José Jiménez Lozano
La rueda de los escándalos
Aquí, entre nosotros, desde hace unos años, hay, cada semana y hasta con mayor frecuencia, una «polémica» o «debate», o escandalera –entre quienes se llaman a sí mismos la opinión de todos– y casi siempre por trapisondas y chanchullos económicos, que llevan a cabo quienes están metidos en la política, entre otras razones, porque a los demás mortales, que no están en el ámbito del poder y del dinero, les es mucho más difícil o, más bien, imposible, meterse en esas aventuras, ya que no tienen a mano una bolsa pública ni biombo para que no se les vea, ni cobertura para que la cosa no tenga consecuencia alguna, aunque se vea.
Pero lo que ocurre, ahora, es que, en vez de comunicarnos a pequeñas dosis los que se llaman escándalos, se nos han mostrado demasiados, de repente, y nos vemos mal para «digerir» tantas noticias de esas conductas, y para procesar tal cantidad de dineros y de sus procedimientos de extracción, y tenemos que resignarnos a lo que nos digan.
Pero no creo que incluso ante tanta basura bien empaquetada podemos pasmarnos o alzarnos de hombros, pero no escandalizarnos, porque, si lo que se supone que debe escandalizarnos, se generaliza ya todo está lleno de tropiezos, que es lo que significa escándalo, y damos sencillamente un rodeo, aunque realmente ya no sea necesario, porque parece que no existe norma moral pero tampoco ley positiva que impida fehacientemente llevarse fortunas enteras de la bolsa común.

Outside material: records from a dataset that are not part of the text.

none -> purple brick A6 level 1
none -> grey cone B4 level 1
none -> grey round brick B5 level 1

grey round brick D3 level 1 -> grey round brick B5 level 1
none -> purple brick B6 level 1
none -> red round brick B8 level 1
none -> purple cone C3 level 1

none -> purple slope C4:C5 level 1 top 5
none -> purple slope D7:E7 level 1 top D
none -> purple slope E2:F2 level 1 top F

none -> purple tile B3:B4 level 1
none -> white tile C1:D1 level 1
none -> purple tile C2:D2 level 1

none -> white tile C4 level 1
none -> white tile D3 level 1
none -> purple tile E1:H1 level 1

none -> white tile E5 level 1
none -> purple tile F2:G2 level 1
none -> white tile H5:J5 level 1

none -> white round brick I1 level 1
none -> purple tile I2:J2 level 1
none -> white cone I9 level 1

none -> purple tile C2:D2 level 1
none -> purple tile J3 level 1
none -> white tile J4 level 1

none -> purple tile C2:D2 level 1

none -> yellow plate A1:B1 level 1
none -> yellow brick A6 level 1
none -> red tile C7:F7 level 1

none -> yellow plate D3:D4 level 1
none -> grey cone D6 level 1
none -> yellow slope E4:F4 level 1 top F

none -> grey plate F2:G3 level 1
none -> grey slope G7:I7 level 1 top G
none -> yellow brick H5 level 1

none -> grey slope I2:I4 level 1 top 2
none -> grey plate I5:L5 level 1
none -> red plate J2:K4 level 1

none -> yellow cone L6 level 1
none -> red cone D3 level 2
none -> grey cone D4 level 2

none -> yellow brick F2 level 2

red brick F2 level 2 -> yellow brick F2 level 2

Ciertamente, para que algo sea escándalo tiene que haber una norma que se conculque, y este conculcamiento tiene que ofrecer algún tipo de excepcionalidad, porque, de repetirse demasiado, ocurriría lo que con las producciones de las vanguardias artísticas y subversivas que, como dijo George Bernard Shaw, todo cambia en este mundo menos esas geniales vanguardias. Y, en efecto, desde que a André Breton se le ocurrió aquello de que el acto de mayor libertad y más revolucionario era disparar contra una multitud, todo sigue consistiendo en la irrisión y pateamiento de cuanto es frágil, delicado o hermoso. Y así ha venido aplaudiéndose, por poner dos ejemplos relativamente recientes, «la subversión» de una ópera de Verdi con decorados de inodoros y el cuadro de una Virgen pintada con estiércol de elefante; aunque, en realidad, hay una plétora de mezclas sexo-excrementicias y religiosas, y la magnificación diaria de la vulgaridad y el chismorreo. Y entonces ¿cómo vamos a escandalizarnos?
Se nos dice que son masas enteras, las que llenan las audiencias de los «media», cuando hablan de la corrupción político-económica o de esas genialidades, pero no pueden escandalizarse, ya que incluso las grandes masas están al tanto de que la razón, el sentido común, o la ética son necedades judeo-cristianas, y la Ley no es más que una conveniencia.
Así que probablemente estas masas –y todos lo somos si abandonamos el pensar individual y crítico– lo que desean, entonces, es contemplar en las alturas socio-económicas a la máquina de picar carne humana con abundante basura, porque eso nos produce el regusto de una venganza igualitaria como la de las pestes medievales. Y también algo más inquietante, porque lo que revela verdaderamente, y tan claro como la luz del día son los síntomas de una sociedad totalitaria que comienza a conformarse a tenor de los estereotipos de la sociedad de los camaradas pardos o colorados, cuya singularidad es que se encarniza con una especial brutalidad sobre el que convierten en chivo emisario, y piden su sacrificio. Y un chivo emisario, sobre el que se carga toda culpa, puede ser, y es de ordinario, alguien al que esa sociedad admiraba y alababa, o también al que envidiaba profundamente, y, hecho picadillo, cayó de lo alto.
Sólo la dureza de la Ley, y una civilidad hecha de respeto a la inteligencia y a la delicadeza de las relaciones individuales y sociales, nos preservarían de llegar hasta aquel encanallamiento; pero, si todo aquello es considerado como una antigualla, no vamos a cambiar tan fácilmente.